Very loosely it tells the (true?) story of magician William Henderson who perfected the bullet catch trick which involves a member of the audience shooting the performer in the mouth. The idea is, of course, that the magician astonishes everyone by catching the bullet in his teeth.
Rob Drummond, the writer, director and performer of this show has a glorious, gravelly, deadpan Glaswegian manner, a nice twinkle and a gift for comic timing – which is needed a lot because the play is structured to include a lot of ad-libbing and requires much thinking on the feet. Often he makes sure that you can't tell whether he is on off script which adds unsettling grittiness.
Drummond skilfully pyschs the audience up interactively before, eventually, choosing an eager volunteer who is on stage with him for the rest of the show. In the performance I saw it was a woman named Diane, half Drummond's height. With commendable composure she read aloud, assists with various tricks including mind reading and a levitating table and, eventually, fired the gun.

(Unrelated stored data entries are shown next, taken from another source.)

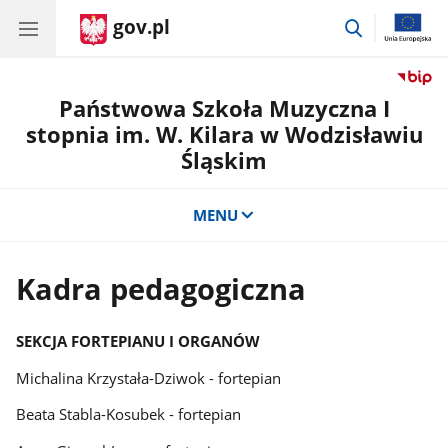
gov.pl
przejdź
do
wyszukiwar
Państwowa Szkoła Muzyczna I
stopnia im. W. Kilara w Wodzisławiu
Śląskim
MENU
Kadra pedagogiczna
SEKCJA FORTEPIANU I ORGANÓW
Michalina Krzystała-Dziwok - fortepian
Beata Stabla-Kosubek - fortepian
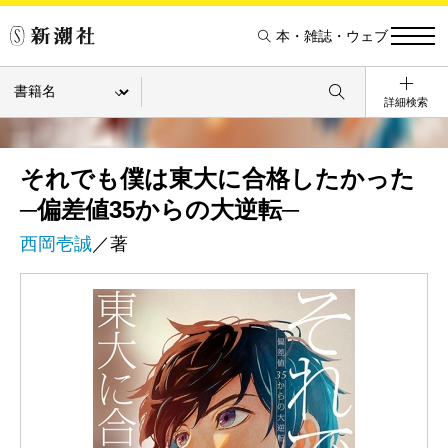
本・雑誌・ウェブ
詳細検索
それでも僕は東大に合格したかった
─偏差値35からの大逆転─
西岡壱誠
／著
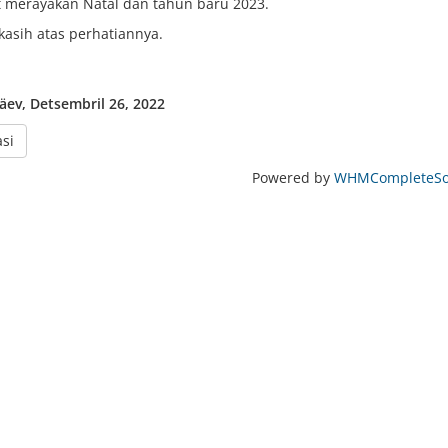
 merayakan Natal dan tahun baru 2023.
kasih atas perhatiannya.
ev, Detsembril 26, 2022
si
Powered by
WHMCompleteSol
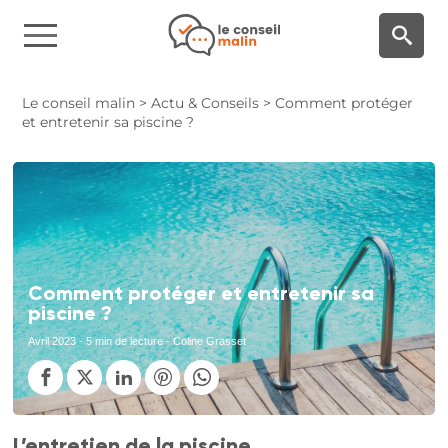
Panneau de gestion des cookies
Le conseil malin
>
Actu & Conseils
>
Comment protéger
et entretenir sa piscine ?
Comment protéger et entretenir sa
piscine ?
Avril 2023
- 5 min de lecture - Coline Grasset
L’entretien de la piscine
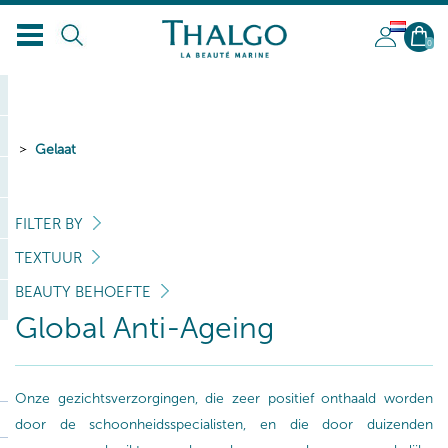
NL
0
Gelaat
FILTER BY
TEXTUUR
BEAUTY BEHOEFTE
Global Anti-Ageing
Onze gezichtsverzorgingen, die zeer positief onthaald worden
door de schoonheidsspecialisten, en die door duizenden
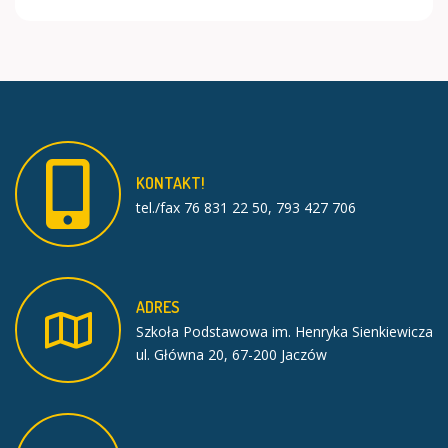
KONTAKT!
tel./fax 76 831 22 50, 793 427 706
ADRES
Szkoła Podstawowa im. Henryka Sienkiewicza
ul. Główna 20, 67-200 Jaczów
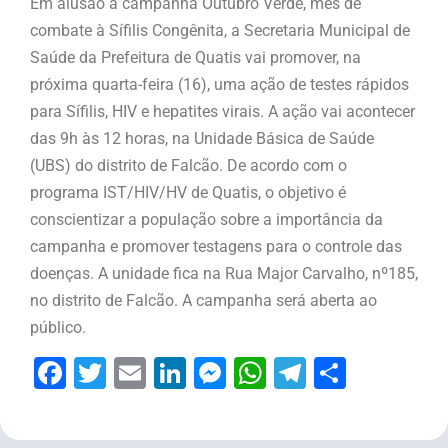
Em alusão à campanha Outubro Verde, mês de
combate à Sífilis Congênita, a Secretaria Municipal de
Saúde da Prefeitura de Quatis vai promover, na
próxima quarta-feira (16), uma ação de testes rápidos
para Sífilis, HIV e hepatites virais. A ação vai acontecer
das 9h às 12 horas, na Unidade Básica de Saúde
(UBS) do distrito de Falcão. De acordo com o
programa IST/HIV/HV de Quatis, o objetivo é
conscientizar a população sobre a importância da
campanha e promover testagens para o controle das
doenças. A unidade fica na Rua Major Carvalho, nº185,
no distrito de Falcão. A campanha será aberta ao
público.
Facebook
Twitter
Email
LinkedIn
Messenger
WhatsApp
Telegram
Share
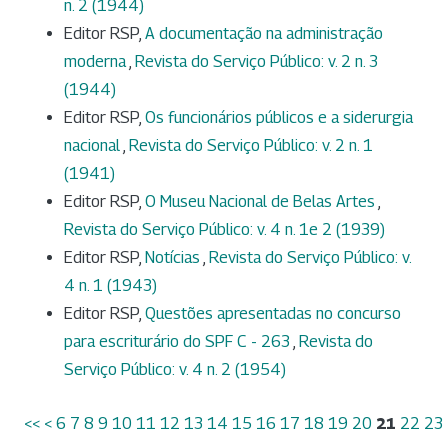
n. 2 (1944)
Editor RSP,
A documentação na administração
moderna
,
Revista do Serviço Público: v. 2 n. 3
(1944)
Editor RSP,
Os funcionários públicos e a siderurgia
nacional
,
Revista do Serviço Público: v. 2 n. 1
(1941)
Editor RSP,
O Museu Nacional de Belas Artes
,
Revista do Serviço Público: v. 4 n. 1e 2 (1939)
Editor RSP,
Notícias
,
Revista do Serviço Público: v.
4 n. 1 (1943)
Editor RSP,
Questões apresentadas no concurso
para escriturário do SPF C - 263
,
Revista do
Serviço Público: v. 4 n. 2 (1954)
<<
<
6
7
8
9
10
11
12
13
14
15
16
17
18
19
20
21
22
23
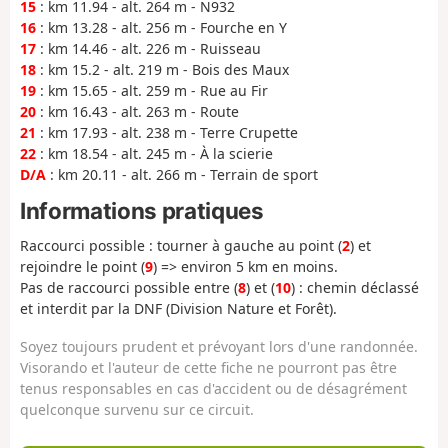
15
: km 11.94 - alt. 264 m - N932
16
: km 13.28 - alt. 256 m - Fourche en Y
17
: km 14.46 - alt. 226 m - Ruisseau
18
: km 15.2 - alt. 219 m - Bois des Maux
19
: km 15.65 - alt. 259 m - Rue au Fir
20
: km 16.43 - alt. 263 m - Route
21
: km 17.93 - alt. 238 m - Terre Crupette
22
: km 18.54 - alt. 245 m - À la scierie
D/A
: km 20.11 - alt. 266 m - Terrain de sport
Informations pratiques
Raccourci possible : tourner à gauche au point (
2
) et
rejoindre le point (
9
) => environ 5 km en moins.
Pas de raccourci possible entre (
8
) et (
10
) : chemin déclassé
et interdit par la DNF (Division Nature et Forêt).
Soyez toujours prudent et prévoyant lors d'une randonnée.
Visorando et l'auteur de cette fiche ne pourront pas être
tenus responsables en cas d'accident ou de désagrément
quelconque survenu sur ce circuit.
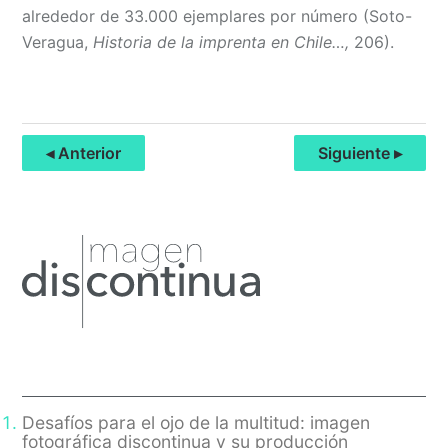
alrededor de 33.000 ejemplares por número (Soto-
Veragua,
Historia de la imprenta en Chile…,
206).
◂ Anterior
Siguiente ▸
Primary
Sidebar
Desafíos para el ojo de la multitud: imagen
fotográfica discontinua y su producción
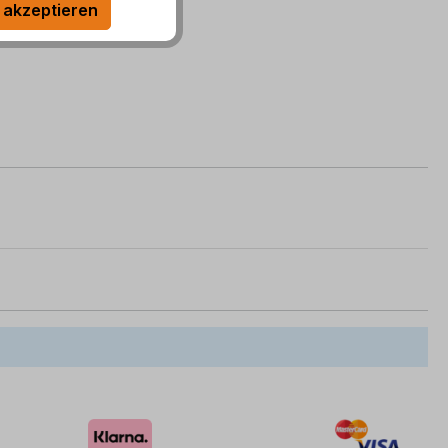
 akzeptieren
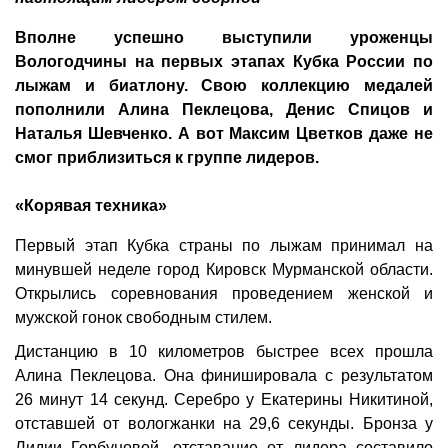
Вполне успешно выступили уроженцы
Вологодчины на первых этапах Кубка России по
лыжам и биатлону. Свою коллекцию медалей
пополнили Алина Пеклецова, Денис Спицов и
Наталья Шевченко. А вот Максим Цветков даже не
смог приблизиться к группе лидеров.
«Корявая техника»
Первый этап Кубка страны по лыжам принимал на
минувшей неделе город Кировск Мурманской области.
Открылись соревнования проведением женской и
мужской гонок свободным стилем.
Дистанцию в 10 километров быстрее всех прошла
Алина Пеклецова. Она финишировала с результатом
26 минут 14 секунд. Серебро у Екатерины Никитиной,
отставшей от вологжанки на 29,6 секунды. Бронза у
Лидии Горбуновой, отставание от лидера составило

It's an atmospheric piece to which Ross Ramsay's often wistful sound designs add pleasing colour although the flimsiness of The Shed building meant that, in the performance I attended, the last ten minutes were marred by amplified buskers starting up on the space between the building and the river only a few yards away. The tricks and illusions are reasonably impressive and Drummond is strong, sardonic, entertaining company.
Moreover, the Shed, the National Theatre's temporary replacement for the Cottesloe while the latter is extensively redeveloped, is a good intimate venue which suits the show ideally. The bullet catch itself, however, falls flat - unless Drummond intends it to be a hammy anti-climax as a kind of deliberately ambiguous double bluff?